Hitschler International GmbH & Co. KG
- Founded: 1929
- Headquarters: Hürth-Kalscheuren, Rhein-Erft-Kreis, North Rhine-Westphalia, Germany
- Revenue: 58 million (2021)
- Owner: Philip Hitschler-Becker (managing director)
- Number of employees: approx. 150 (2018)
- Website: hitschies.de

= Hitschler (company) =

German confectionery manufacturer

Hitschler International GmbH & Co. KG is a German confectionery manufacturer based in Hürth near Cologne.

== History ==
Ferdinand Hitschler, the father of Karl Walter Hitschler, began trading tobacco and cachous in Cologne-Klettenberg in the late 1920s. In the mid-1930s, he founded the company Hitschler's Cachou which in 1946 was renamed to Ferdinand Hitschler & Sohn (Ferdinand Hitschler & Son). After the death of Ferdinand Hitschler in 1953, Walter Hitschler renamed the company once again to Hitschler International. In the 1950s, chewing gum was produced for Hitschler in the 1st German chewing gum factory, which was later taken over and expanded by Hitschler. In July 2010, the founder's son, who had run the company, died at the age of 88. For seven years, the management was taken over by managers who were not members of the founding family. In 2014, Hitschler was ranked 4th in terms of brand strength in the brand ranking of fruit gums, behind Haribo, Storck's and Katjes and ahead of Trolli and Frigeo.

Since November 2017, the company has been managed by the great-grandson of the company's founder, Philip Hitschler-Becker. In 2020, the headquarters were moved from Cologne to the city limits in Hürth-Kalscheuren; the brand was renamed hitschies in 2021.

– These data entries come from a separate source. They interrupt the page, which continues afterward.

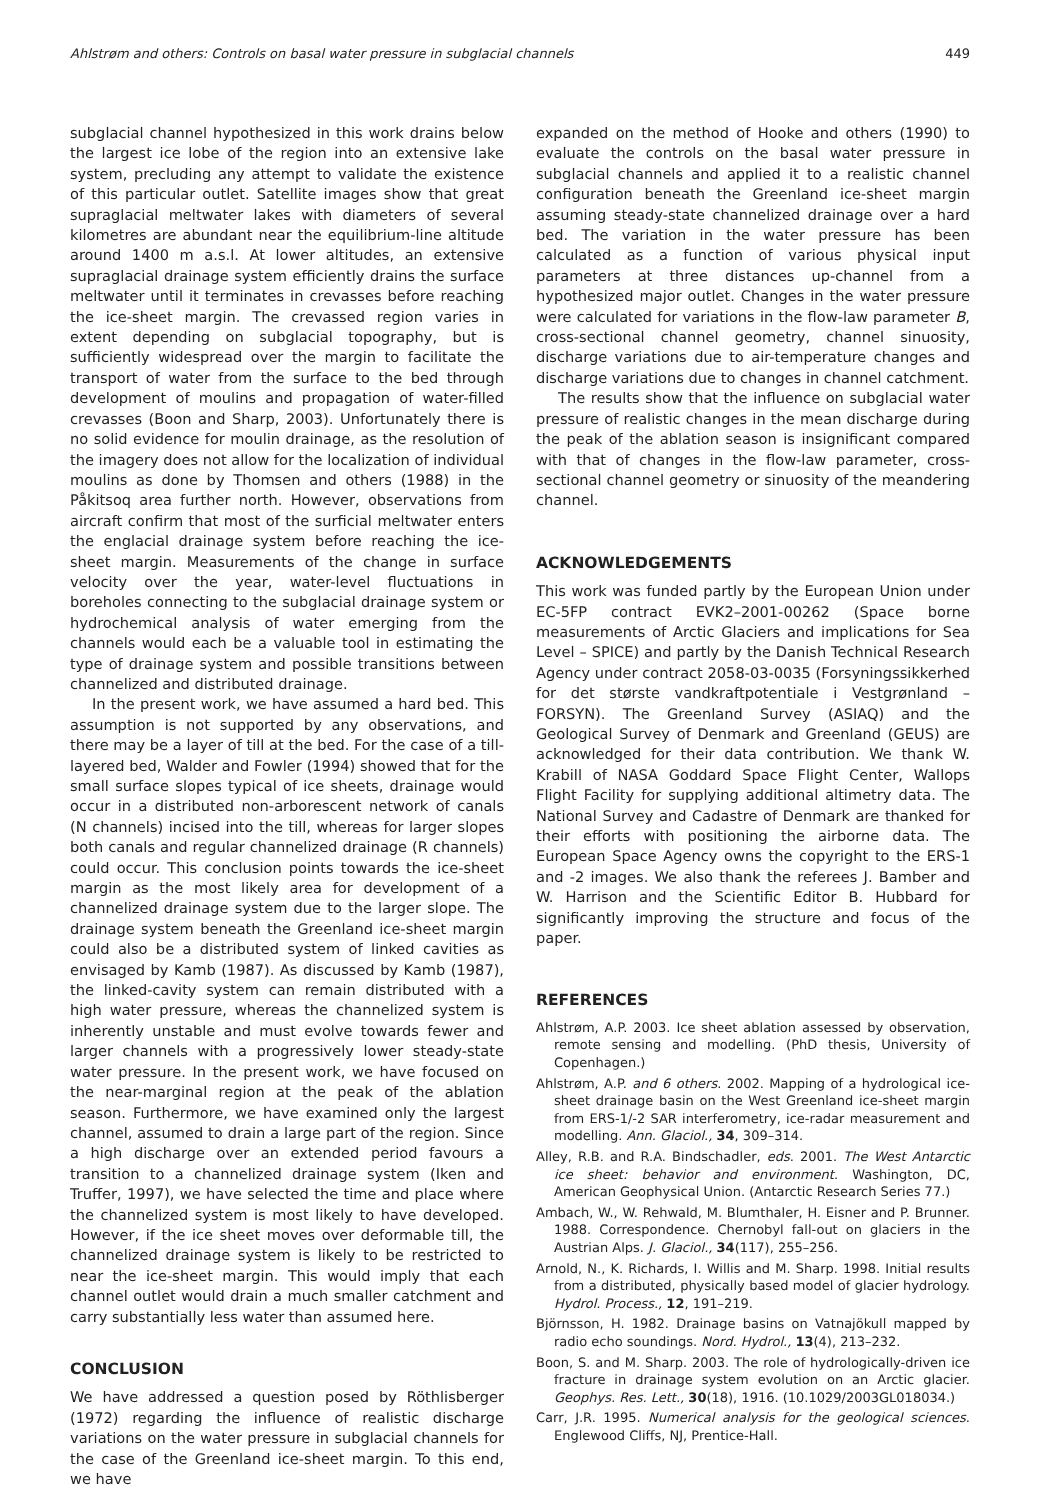Ahlstrøm and others: Controls on basal water pressure in subglacial channels 449
subglacial channel hypothesized in this work drains below the largest ice lobe of the region into an extensive lake system, precluding any attempt to validate the existence of this particular outlet. Satellite images show that great supraglacial meltwater lakes with diameters of several kilometres are abundant near the equilibrium-line altitude around 1400 m a.s.l. At lower altitudes, an extensive supraglacial drainage system efficiently drains the surface meltwater until it terminates in crevasses before reaching the ice-sheet margin. The crevassed region varies in extent depending on subglacial topography, but is sufficiently widespread over the margin to facilitate the transport of water from the surface to the bed through development of moulins and propagation of water-filled crevasses (Boon and Sharp, 2003). Unfortunately there is no solid evidence for moulin drainage, as the resolution of the imagery does not allow for the localization of individual moulins as done by Thomsen and others (1988) in the Påkitsoq area further north. However, observations from aircraft confirm that most of the surficial meltwater enters the englacial drainage system before reaching the ice-sheet margin. Measurements of the change in surface velocity over the year, water-level fluctuations in boreholes connecting to the subglacial drainage system or hydrochemical analysis of water emerging from the channels would each be a valuable tool in estimating the type of drainage system and possible transitions between channelized and distributed drainage.
In the present work, we have assumed a hard bed. This assumption is not supported by any observations, and there may be a layer of till at the bed. For the case of a till-layered bed, Walder and Fowler (1994) showed that for the small surface slopes typical of ice sheets, drainage would occur in a distributed non-arborescent network of canals (N channels) incised into the till, whereas for larger slopes both canals and regular channelized drainage (R channels) could occur. This conclusion points towards the ice-sheet margin as the most likely area for development of a channelized drainage system due to the larger slope. The drainage system beneath the Greenland ice-sheet margin could also be a distributed system of linked cavities as envisaged by Kamb (1987). As discussed by Kamb (1987), the linked-cavity system can remain distributed with a high water pressure, whereas the channelized system is inherently unstable and must evolve towards fewer and larger channels with a progressively lower steady-state water pressure. In the present work, we have focused on the near-marginal region at the peak of the ablation season. Furthermore, we have examined only the largest channel, assumed to drain a large part of the region. Since a high discharge over an extended period favours a transition to a channelized drainage system (Iken and Truffer, 1997), we have selected the time and place where the channelized system is most likely to have developed. However, if the ice sheet moves over deformable till, the channelized drainage system is likely to be restricted to near the ice-sheet margin. This would imply that each channel outlet would drain a much smaller catchment and carry substantially less water than assumed here.
CONCLUSION
We have addressed a question posed by Röthlisberger (1972) regarding the influence of realistic discharge variations on the water pressure in subglacial channels for the case of the Greenland ice-sheet margin. To this end, we have
expanded on the method of Hooke and others (1990) to evaluate the controls on the basal water pressure in subglacial channels and applied it to a realistic channel configuration beneath the Greenland ice-sheet margin assuming steady-state channelized drainage over a hard bed. The variation in the water pressure has been calculated as a function of various physical input parameters at three distances up-channel from a hypothesized major outlet. Changes in the water pressure were calculated for variations in the flow-law parameter B, cross-sectional channel geometry, channel sinuosity, discharge variations due to air-temperature changes and discharge variations due to changes in channel catchment.
The results show that the influence on subglacial water pressure of realistic changes in the mean discharge during the peak of the ablation season is insignificant compared with that of changes in the flow-law parameter, cross-sectional channel geometry or sinuosity of the meandering channel.
ACKNOWLEDGEMENTS
This work was funded partly by the European Union under EC-5FP contract EVK2–2001-00262 (Space borne measurements of Arctic Glaciers and implications for Sea Level – SPICE) and partly by the Danish Technical Research Agency under contract 2058-03-0035 (Forsyningssikkerhed for det største vandkraftpotentiale i Vestgrønland – FORSYN). The Greenland Survey (ASIAQ) and the Geological Survey of Denmark and Greenland (GEUS) are acknowledged for their data contribution. We thank W. Krabill of NASA Goddard Space Flight Center, Wallops Flight Facility for supplying additional altimetry data. The National Survey and Cadastre of Denmark are thanked for their efforts with positioning the airborne data. The European Space Agency owns the copyright to the ERS-1 and -2 images. We also thank the referees J. Bamber and W. Harrison and the Scientific Editor B. Hubbard for significantly improving the structure and focus of the paper.
REFERENCES
Ahlstrøm, A.P. 2003. Ice sheet ablation assessed by observation, remote sensing and modelling. (PhD thesis, University of Copenhagen.)
Ahlstrøm, A.P. and 6 others. 2002. Mapping of a hydrological ice-sheet drainage basin on the West Greenland ice-sheet margin from ERS-1/-2 SAR interferometry, ice-radar measurement and modelling. Ann. Glaciol., 34, 309–314.
Alley, R.B. and R.A. Bindschadler, eds. 2001. The West Antarctic ice sheet: behavior and environment. Washington, DC, American Geophysical Union. (Antarctic Research Series 77.)
Ambach, W., W. Rehwald, M. Blumthaler, H. Eisner and P. Brunner. 1988. Correspondence. Chernobyl fall-out on glaciers in the Austrian Alps. J. Glaciol., 34(117), 255–256.
Arnold, N., K. Richards, I. Willis and M. Sharp. 1998. Initial results from a distributed, physically based model of glacier hydrology. Hydrol. Process., 12, 191–219.
Björnsson, H. 1982. Drainage basins on Vatnajökull mapped by radio echo soundings. Nord. Hydrol., 13(4), 213–232.
Boon, S. and M. Sharp. 2003. The role of hydrologically-driven ice fracture in drainage system evolution on an Arctic glacier. Geophys. Res. Lett., 30(18), 1916. (10.1029/2003GL018034.)
Carr, J.R. 1995. Numerical analysis for the geological sciences. Englewood Cliffs, NJ, Prentice-Hall.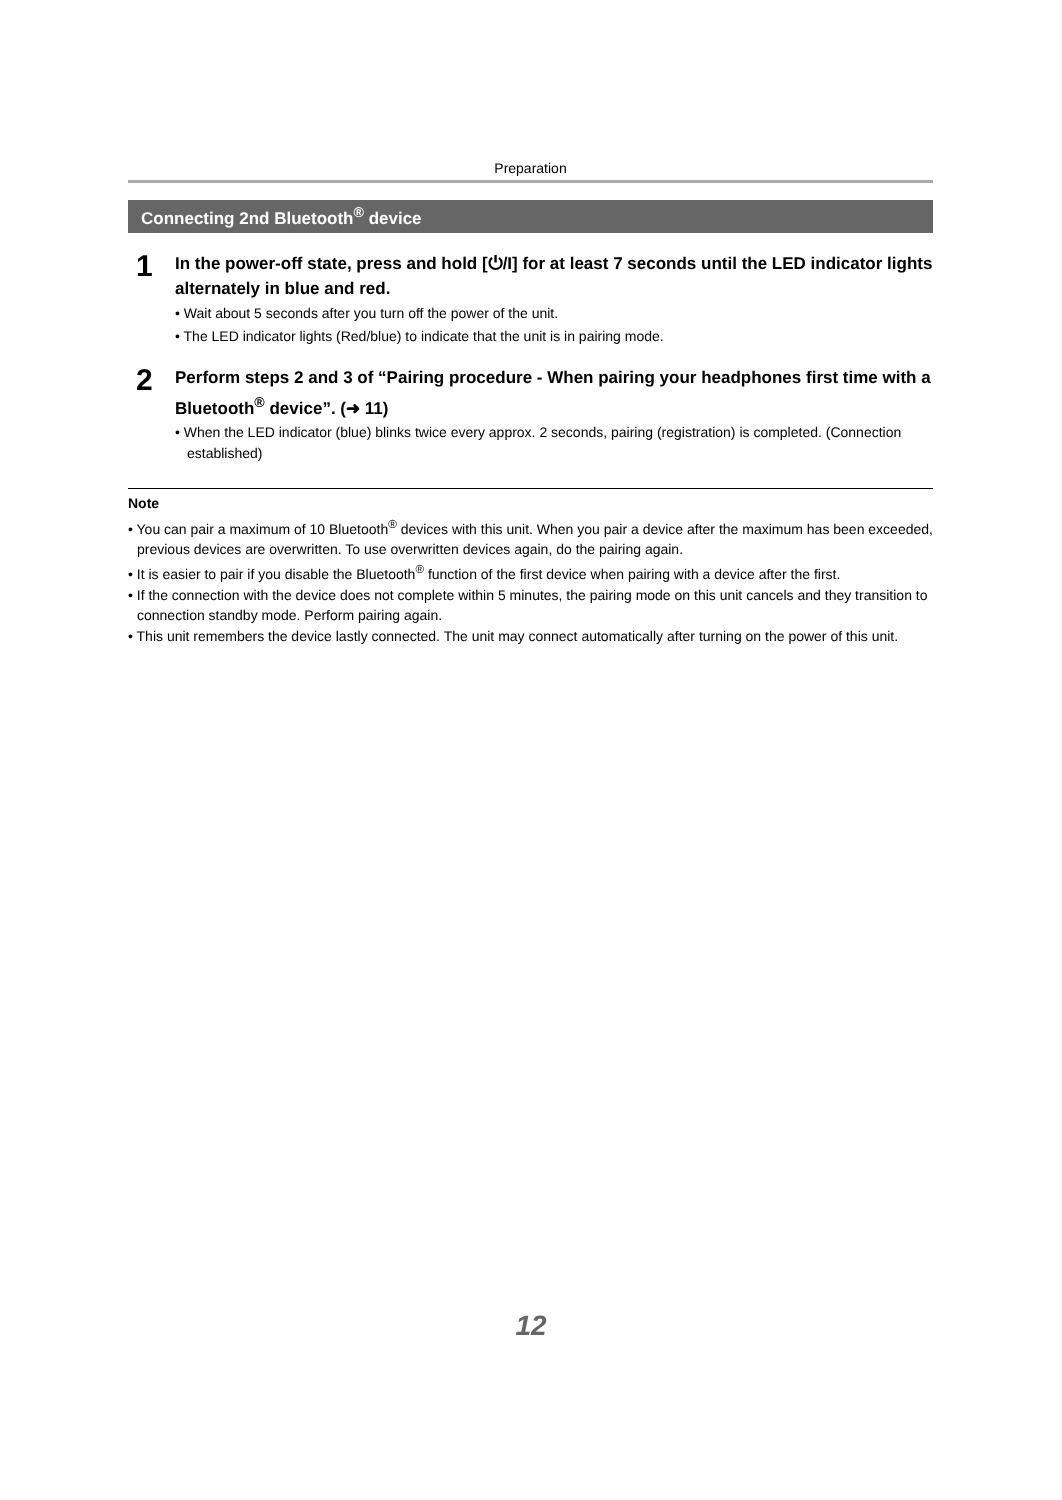Preparation
Connecting 2nd Bluetooth<sup>®</sup> device
1
In the power-off state, press and hold [⏻/I] for at least 7 seconds until the LED indicator lights alternately in blue and red.
• Wait about 5 seconds after you turn off the power of the unit.
• The LED indicator lights (Red/blue) to indicate that the unit is in pairing mode.
2
Perform steps 2 and 3 of “Pairing procedure - When pairing your headphones first time with a Bluetooth<sup>®</sup> device”. (➜ 11)
• When the LED indicator (blue) blinks twice every approx. 2 seconds, pairing (registration) is completed. (Connection established)
Note
• You can pair a maximum of 10 Bluetooth<sup>®</sup> devices with this unit. When you pair a device after the maximum has been exceeded, previous devices are overwritten. To use overwritten devices again, do the pairing again.
• It is easier to pair if you disable the Bluetooth<sup>®</sup> function of the first device when pairing with a device after the first.
• If the connection with the device does not complete within 5 minutes, the pairing mode on this unit cancels and they transition to connection standby mode. Perform pairing again.
• This unit remembers the device lastly connected. The unit may connect automatically after turning on the power of this unit.
12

The company had a turnover of 58.0 million euros in 2021. One production site is located in Michelstadt in the Odenwald in Hesse.

== Product range ==
The product range consists mainly of chewy candies, chewy candy dragees, fruit gums, chewing gum, wafers with fizzy filling and foam sugar products. Some products do not contain gelatine. From 2023, the company plans to produce completely gelatine-free.